■ Exercise aim:
All lines of the material below that include the string "จกรรมการเร" are to be copied.

────────────────

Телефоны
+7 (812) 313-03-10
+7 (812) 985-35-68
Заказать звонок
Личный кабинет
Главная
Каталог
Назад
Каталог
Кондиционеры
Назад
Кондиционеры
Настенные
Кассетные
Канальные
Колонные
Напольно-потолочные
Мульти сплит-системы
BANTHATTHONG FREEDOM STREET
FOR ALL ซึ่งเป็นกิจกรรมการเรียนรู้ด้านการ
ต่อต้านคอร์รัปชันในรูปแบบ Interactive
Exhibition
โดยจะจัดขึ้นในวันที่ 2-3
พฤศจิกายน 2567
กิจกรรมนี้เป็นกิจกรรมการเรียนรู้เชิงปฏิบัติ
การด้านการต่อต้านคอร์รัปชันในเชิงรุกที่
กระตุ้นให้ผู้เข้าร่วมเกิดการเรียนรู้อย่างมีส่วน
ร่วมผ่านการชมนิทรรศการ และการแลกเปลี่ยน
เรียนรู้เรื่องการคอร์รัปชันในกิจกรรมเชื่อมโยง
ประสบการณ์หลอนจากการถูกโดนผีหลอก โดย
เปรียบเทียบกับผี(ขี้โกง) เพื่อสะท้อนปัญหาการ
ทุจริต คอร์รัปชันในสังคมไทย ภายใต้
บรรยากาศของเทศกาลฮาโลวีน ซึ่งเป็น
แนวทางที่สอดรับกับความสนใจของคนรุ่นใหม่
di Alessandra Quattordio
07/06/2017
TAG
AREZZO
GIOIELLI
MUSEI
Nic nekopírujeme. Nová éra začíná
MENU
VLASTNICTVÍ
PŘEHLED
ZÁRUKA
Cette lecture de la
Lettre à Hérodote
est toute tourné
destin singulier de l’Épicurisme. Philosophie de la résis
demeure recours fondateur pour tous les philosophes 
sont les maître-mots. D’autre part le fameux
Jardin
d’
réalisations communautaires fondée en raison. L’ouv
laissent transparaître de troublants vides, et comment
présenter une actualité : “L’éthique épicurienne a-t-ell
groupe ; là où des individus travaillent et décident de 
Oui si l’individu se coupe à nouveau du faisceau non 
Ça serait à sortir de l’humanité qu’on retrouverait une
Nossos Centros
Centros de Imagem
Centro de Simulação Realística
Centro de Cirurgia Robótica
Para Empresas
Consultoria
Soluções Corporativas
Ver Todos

────────────────

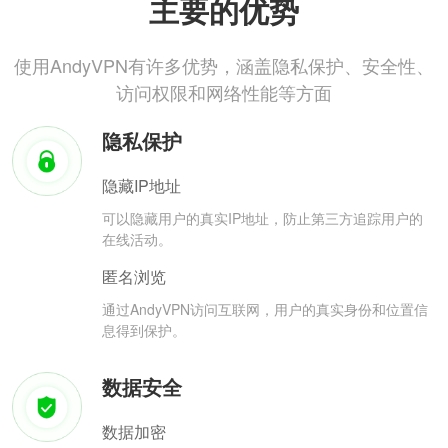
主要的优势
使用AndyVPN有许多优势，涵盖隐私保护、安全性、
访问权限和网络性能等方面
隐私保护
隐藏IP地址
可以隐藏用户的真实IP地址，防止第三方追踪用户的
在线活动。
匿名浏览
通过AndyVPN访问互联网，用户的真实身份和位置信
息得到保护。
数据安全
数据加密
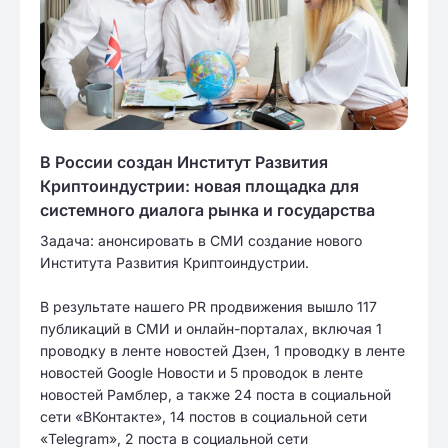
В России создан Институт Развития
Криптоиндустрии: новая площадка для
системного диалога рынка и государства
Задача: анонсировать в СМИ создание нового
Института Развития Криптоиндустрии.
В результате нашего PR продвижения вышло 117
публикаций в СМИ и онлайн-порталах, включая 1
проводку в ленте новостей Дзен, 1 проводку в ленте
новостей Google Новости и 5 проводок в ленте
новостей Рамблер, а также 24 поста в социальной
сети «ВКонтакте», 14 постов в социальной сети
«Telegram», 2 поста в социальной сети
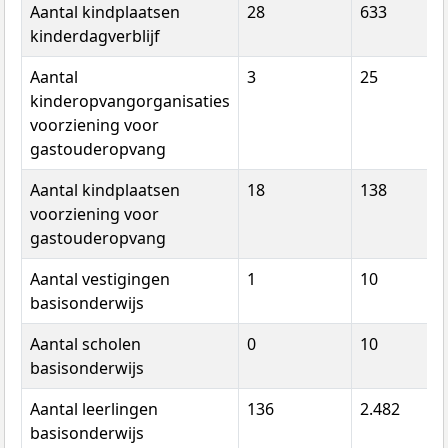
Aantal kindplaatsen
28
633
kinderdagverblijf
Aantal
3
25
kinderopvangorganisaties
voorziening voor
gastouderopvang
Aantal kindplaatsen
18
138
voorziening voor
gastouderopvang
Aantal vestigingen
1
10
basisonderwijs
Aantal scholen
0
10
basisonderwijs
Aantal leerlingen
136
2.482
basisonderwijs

────────────────

■ Answer space:
FOR ALL ซึ่งเป็นกิจกรรมการเรียนรู้ด้านการ
กิจกรรมนี้เป็นกิจกรรมการเรียนรู้เชิงปฏิบัติ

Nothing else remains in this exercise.